* **Instruction**
Search the records for lines with the word "reset" and copy each match.

* **Working data**
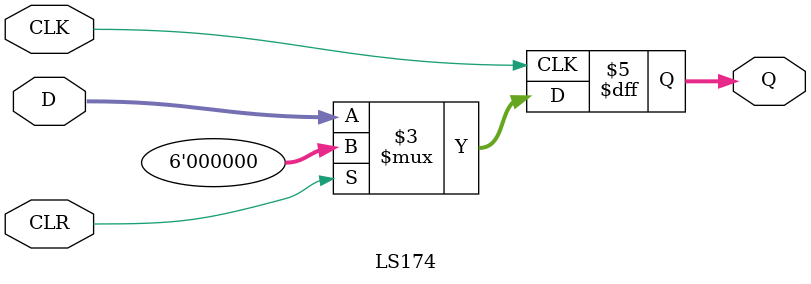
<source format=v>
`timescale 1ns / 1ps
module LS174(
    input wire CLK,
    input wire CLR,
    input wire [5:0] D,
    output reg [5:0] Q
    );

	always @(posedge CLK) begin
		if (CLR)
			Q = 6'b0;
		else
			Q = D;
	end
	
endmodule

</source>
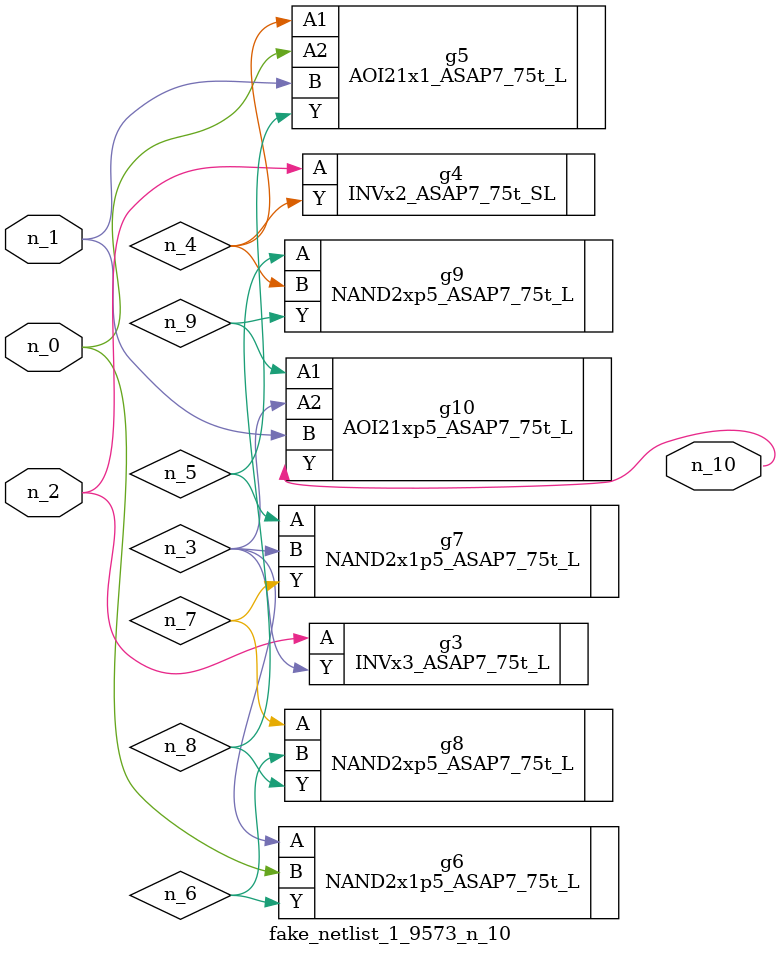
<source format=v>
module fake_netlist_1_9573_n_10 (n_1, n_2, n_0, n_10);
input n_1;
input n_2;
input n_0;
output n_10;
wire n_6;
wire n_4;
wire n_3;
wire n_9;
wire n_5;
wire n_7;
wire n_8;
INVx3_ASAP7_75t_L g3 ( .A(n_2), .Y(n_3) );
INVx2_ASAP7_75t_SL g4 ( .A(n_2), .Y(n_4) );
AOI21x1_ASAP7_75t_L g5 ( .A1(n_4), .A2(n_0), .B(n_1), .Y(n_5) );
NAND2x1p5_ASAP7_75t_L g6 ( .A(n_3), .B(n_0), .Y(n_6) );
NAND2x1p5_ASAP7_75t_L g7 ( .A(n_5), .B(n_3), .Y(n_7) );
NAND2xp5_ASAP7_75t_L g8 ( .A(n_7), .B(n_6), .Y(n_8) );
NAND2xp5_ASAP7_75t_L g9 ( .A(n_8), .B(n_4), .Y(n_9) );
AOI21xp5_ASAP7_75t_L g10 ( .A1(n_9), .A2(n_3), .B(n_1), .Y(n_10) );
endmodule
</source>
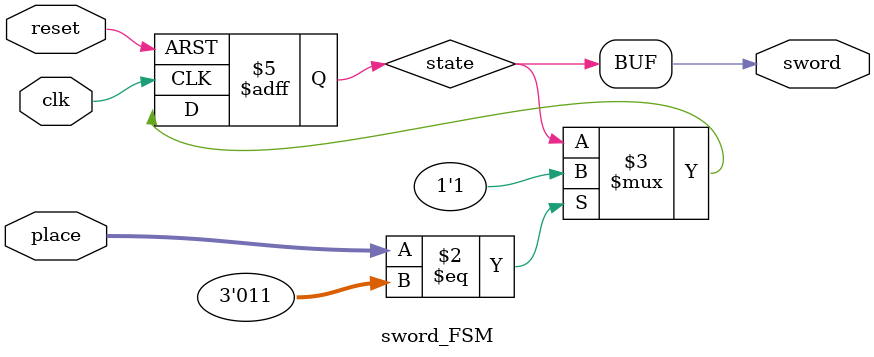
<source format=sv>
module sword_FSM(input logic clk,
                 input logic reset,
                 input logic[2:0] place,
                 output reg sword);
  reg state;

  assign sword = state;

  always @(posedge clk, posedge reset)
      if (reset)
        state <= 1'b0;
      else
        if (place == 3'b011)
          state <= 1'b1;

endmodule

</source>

---

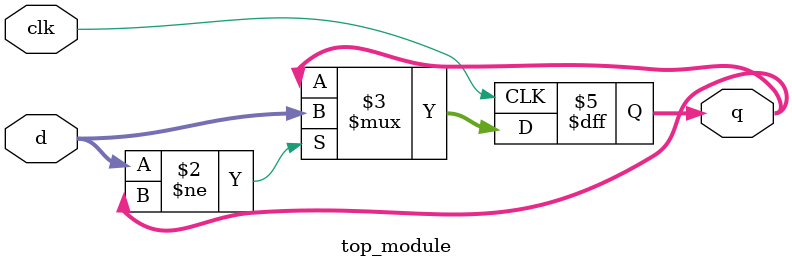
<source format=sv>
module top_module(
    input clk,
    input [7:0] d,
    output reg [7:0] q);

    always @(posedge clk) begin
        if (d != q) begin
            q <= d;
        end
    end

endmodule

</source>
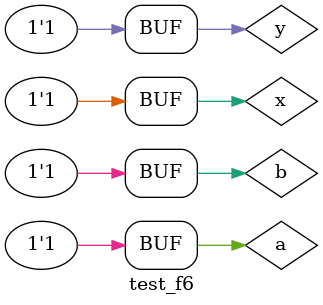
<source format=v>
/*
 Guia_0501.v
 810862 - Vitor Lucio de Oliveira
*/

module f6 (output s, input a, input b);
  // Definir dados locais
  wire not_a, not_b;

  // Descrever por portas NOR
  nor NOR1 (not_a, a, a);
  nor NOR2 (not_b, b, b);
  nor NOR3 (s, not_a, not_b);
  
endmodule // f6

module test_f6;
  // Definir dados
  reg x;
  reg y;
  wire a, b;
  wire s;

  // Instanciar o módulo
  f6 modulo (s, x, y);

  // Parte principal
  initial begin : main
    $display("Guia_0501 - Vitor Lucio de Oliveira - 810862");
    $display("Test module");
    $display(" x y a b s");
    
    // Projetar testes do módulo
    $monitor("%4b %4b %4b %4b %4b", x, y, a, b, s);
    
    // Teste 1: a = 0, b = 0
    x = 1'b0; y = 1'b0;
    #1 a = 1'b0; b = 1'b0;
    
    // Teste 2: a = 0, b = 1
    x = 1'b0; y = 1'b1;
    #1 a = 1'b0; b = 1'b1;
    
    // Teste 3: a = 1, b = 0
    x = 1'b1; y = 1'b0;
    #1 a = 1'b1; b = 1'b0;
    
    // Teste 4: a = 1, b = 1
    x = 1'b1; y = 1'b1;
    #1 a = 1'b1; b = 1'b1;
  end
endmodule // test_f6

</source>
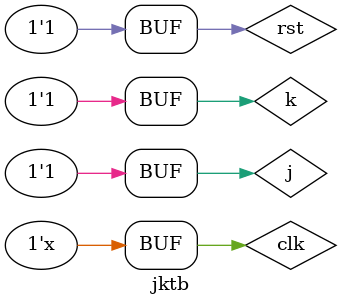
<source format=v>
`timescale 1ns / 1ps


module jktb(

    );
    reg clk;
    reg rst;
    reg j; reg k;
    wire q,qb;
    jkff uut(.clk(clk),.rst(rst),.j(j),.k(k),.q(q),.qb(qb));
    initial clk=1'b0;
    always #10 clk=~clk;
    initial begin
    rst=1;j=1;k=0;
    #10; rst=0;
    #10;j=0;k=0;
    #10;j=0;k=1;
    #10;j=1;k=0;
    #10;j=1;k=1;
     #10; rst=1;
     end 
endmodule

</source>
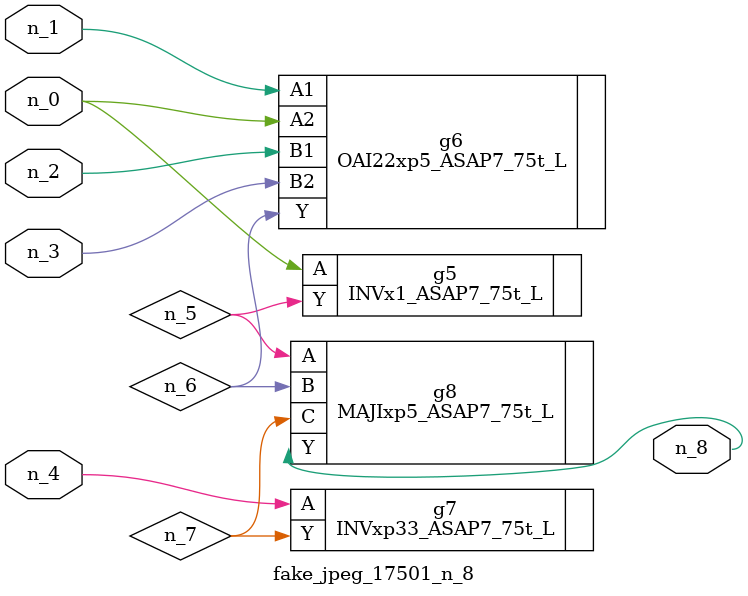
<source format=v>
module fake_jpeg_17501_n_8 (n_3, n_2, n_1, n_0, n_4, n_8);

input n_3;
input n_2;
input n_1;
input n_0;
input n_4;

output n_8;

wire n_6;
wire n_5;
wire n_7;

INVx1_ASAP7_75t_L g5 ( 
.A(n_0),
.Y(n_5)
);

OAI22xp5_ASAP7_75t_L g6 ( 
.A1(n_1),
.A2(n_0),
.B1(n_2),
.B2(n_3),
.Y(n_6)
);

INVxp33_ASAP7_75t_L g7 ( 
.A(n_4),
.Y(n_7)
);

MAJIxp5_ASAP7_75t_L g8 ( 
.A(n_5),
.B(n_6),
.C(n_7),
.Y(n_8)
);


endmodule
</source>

* **The answer**
                 input logic reset,
  always @(posedge clk, posedge reset)
      if (reset)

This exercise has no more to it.